Given text >>
- Opening Delimiter -
Bases: _BaseVertexEllipseAnnotator

Draws stroke-only concentric covariance ellipse rings at multiple sigma levels around each keypoint.

Warning

This annotator uses key_points.data["covariance"] with shape (N, K, 2, 2) in pixel coordinates.

Source code in src/supervision/key_points/annotators.py
class VertexEllipseOutlineAnnotator(_BaseVertexEllipseAnnotator):
    """
    Draws stroke-only concentric covariance ellipse rings at multiple sigma
    levels around each keypoint.

    !!! warning

        This annotator uses `key_points.data["covariance"]` with shape
        `(N, K, 2, 2)` in pixel coordinates.
    """

    def __init__(
        self,
        sigma: float | Sequence[float] = (1.0, 2.0, 3.0),
        color: Color | Sequence[Color] = (Color.GREEN, Color.YELLOW, Color.RED),
        thickness: int = 2,
        max_axis: float | None = None,
    ) -> None:
        """
- Closing Delimiter -
Using the information >>
- A) For each of the following statements, state whether it agrees with the annotator documentation, answering yes or no and quoting the deciding words of the documentation exactly. (i) The default value of thickness is 2. (ii) The annotator draws filled ellipses around each keypoint. (iii) The covariance data is expected in normalized coordinates.
- B) In the annotator documentation, what default value is given for the sigma parameter?
- C) Reproduce the part of the annotator documentation from "Bases: _BaseVertexEllipseAnnotator" up to and including "2) in pixel coordinates.".

Provided material >>
- Opening Delimiter -
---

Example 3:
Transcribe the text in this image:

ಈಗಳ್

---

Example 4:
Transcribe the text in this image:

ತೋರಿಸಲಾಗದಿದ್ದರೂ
- Closing Delimiter -
Results of the tasks >>
- A)
(i) Yes: "thickness: int = 2,"
(ii) No: "Draws stroke-only concentric covariance ellipse rings"
(iii) No: "in pixel coordinates."

- B) (1.0, 2.0, 3.0)

- C)
Bases: _BaseVertexEllipseAnnotator

Draws stroke-only concentric covariance ellipse rings at multiple sigma levels around each keypoint.

Warning

This annotator uses key_points.data["covariance"] with shape (N, K, 2, 2) in pixel coordinates.